New pro-PPRP party 'lacks appeal'
ANALYSIS: Scepticism greets Ruam Thai Sang Chart's prospects,
published : 2 Aug 2022 at 04:00
newspaper section: News
All eyes will be on Wednesday's launch of the Ruam Thai Sang Chart Party which is widely seen as a possible offshoot of the ruling Palang Pracharath Party (PPRP) and a ploy by the ruling party to address its waning popularity.
The party, founded by Seksakol Atthawong, a former aide to Prime Minister Prayut Chan-o-cha, will hold a special assembly at the Rajapruek Club. High on its agenda is the selection of a new executive board, revision of party regulations, and the appointment of an election candidate screening committee.
Ruam Thai Sang Chart has welcomed a number of high-profile politicians including former Democrat and PPRP member Pirapan Salirathavibhaga, former Democrat politician Akanat Prompan and former Action Coalition for Thailand Party (ACT) secretary-general Duangrit Benjathikul Chairungruang.
Mr Pirapan is said to have applied for party membership on July 28 while Mr Akanat, who said in a media interview in mid-July that his fate was tied to Mr Pirapan, and Mr Duangrit enrolled as party members on Monday.
Speculation is rife that Mr Pirapan, a close associate of Gen Prayut, will assume the party leadership while Mr Akanat will become its secretary-general.
However, political analysts are sceptical that Ruam Thai Sang Chart has what it takes to capture support and help the ruling PPRP win sufficient seats to return to power.
Wanwichit Boonprong, a political science lecturer at Rangsit University, said that Mr Pirapan has yet to make clear his political stance, which makes the party not very appealing.
Wanwichit: Has ACT merger doubts
"If the party aims to capture party-list seats, it still lacks appeal and may have to focus on constituency MPs," he said.

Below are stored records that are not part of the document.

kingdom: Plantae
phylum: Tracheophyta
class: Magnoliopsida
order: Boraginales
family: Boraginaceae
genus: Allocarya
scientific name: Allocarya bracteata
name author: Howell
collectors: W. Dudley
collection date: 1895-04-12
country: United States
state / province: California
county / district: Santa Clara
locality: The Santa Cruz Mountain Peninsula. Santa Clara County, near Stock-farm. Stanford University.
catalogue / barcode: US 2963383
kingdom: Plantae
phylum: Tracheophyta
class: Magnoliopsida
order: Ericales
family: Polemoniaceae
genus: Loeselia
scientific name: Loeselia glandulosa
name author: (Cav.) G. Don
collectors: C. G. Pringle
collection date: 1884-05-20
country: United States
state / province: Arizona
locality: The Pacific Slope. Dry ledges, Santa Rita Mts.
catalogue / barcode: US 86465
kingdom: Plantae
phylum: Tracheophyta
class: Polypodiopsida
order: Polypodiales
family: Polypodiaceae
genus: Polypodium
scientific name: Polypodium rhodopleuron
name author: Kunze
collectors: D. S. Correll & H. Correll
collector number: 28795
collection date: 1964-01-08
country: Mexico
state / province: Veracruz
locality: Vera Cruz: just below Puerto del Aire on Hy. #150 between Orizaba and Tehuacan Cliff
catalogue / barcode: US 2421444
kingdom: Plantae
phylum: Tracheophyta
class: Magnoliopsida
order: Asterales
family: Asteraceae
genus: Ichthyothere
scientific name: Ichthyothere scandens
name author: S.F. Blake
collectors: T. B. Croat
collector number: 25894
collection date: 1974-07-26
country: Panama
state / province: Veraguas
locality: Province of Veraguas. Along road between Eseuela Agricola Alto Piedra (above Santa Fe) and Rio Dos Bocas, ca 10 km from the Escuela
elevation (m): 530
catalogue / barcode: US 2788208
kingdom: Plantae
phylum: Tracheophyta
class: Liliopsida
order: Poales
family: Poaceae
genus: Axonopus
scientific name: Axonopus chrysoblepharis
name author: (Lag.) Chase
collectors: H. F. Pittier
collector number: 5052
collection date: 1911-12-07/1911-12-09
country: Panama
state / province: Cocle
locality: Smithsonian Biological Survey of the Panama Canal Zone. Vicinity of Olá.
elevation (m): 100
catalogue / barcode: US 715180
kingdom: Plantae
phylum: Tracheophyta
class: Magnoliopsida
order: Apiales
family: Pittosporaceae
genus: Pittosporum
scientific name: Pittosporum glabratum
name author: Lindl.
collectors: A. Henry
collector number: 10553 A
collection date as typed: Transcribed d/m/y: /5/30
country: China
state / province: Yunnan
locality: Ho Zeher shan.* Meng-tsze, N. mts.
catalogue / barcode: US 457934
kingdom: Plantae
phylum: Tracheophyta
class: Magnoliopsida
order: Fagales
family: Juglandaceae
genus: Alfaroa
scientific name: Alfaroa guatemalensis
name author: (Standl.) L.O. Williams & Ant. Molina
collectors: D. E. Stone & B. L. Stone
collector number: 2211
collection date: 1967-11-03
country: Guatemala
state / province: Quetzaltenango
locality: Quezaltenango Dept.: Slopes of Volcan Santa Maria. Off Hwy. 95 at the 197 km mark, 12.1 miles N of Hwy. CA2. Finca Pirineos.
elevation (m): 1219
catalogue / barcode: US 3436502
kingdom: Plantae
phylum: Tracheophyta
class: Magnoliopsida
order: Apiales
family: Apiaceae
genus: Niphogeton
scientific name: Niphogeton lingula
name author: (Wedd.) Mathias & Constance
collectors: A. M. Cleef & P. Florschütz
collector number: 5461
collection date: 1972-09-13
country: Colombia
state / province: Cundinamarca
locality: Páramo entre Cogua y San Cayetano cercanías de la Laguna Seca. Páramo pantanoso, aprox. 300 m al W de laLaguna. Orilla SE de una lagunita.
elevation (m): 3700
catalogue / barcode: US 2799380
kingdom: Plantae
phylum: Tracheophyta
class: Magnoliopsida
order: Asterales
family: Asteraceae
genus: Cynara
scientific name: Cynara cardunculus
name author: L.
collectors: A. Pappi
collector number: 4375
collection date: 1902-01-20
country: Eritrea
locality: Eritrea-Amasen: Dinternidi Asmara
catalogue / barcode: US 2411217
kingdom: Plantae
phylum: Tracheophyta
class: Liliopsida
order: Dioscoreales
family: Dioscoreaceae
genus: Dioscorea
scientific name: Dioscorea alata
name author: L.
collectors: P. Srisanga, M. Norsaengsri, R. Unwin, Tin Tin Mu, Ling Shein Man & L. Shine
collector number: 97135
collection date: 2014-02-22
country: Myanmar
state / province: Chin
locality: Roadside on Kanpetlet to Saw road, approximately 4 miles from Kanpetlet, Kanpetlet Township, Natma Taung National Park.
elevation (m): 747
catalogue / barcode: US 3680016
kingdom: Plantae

Regarding speculation that the ACT might merge with Ruam Thai Sang Chart ahead of the next poll, Mr Wanwichit said any merger is unlikely to make a difference because key ACT supporter, Suthep Thaugsuban, is seen as a symbol of political conflict.
Mr Suthep led the now-defunct People's Democratic Reform Committee (PDRC) protest movement against the Pheu Thai Party-led administration, which was subsequently toppled by the 2014 coup.
According to Mr Wanwichit, the ACT itself does not have a wide support base and both parties will wait for the calculation of party seats to be finalised before they make their next move.
However, the emergence of Ruam Thai Sang Chart is likely a threat to the Democrat Party as a number of ex-Democrats are expected to join the new outfit, said Mr Wanwichit.
He said the ruling PPRP remains the best choice for Gen Prayut if he is seeking another term as prime minister.
Under the law, for a political party to be eligible to nominate the prime minister, it must have at least 25 House seats, and grabbing 25 seats should not be a problem for the PPRP.
"Gen Prayut needs only 125 votes from coalition MPs. He already has support from the Senate," Mr Wanwichit said.
However, Yutthaporn Isarachai, a political scientist from Sukhothai Thammathirat Open University, said there is a possibility that Gen Prayut will look for an alternative party due to internal problems in the ruling PPRP.
Yutthaporn: 'PM may look elsewhere'
He said Gen Prayut may decide to be a prime minister candidate for the Ruam Thai Sang Chart Party while the Ruam Phaen Din Party is likely to serve as the PPRP's offshoot.
Ruam Phaen Din was launched on Monday with Gen Wit Devahastin na Ayudhya, a close aide of PPRP leader Gen Prawit Wongsuwon, as the party leader. Gen Wit was forced to resign as Setthakij Thai leader following a rift with Capt Thamanat Prompow who has assumed that party's leadership. He moved to the Palang Chart Thai Party which was on Monday renamed Ruam Phaen Din.
Gen Wit said on Monday the party is not a reserve party of the PPRP and has nothing to do with the PPRP.
He said the party was formed to accommodate those who had left the PPRP with him and denied a rumour that he'd made a deal with small coalition parties.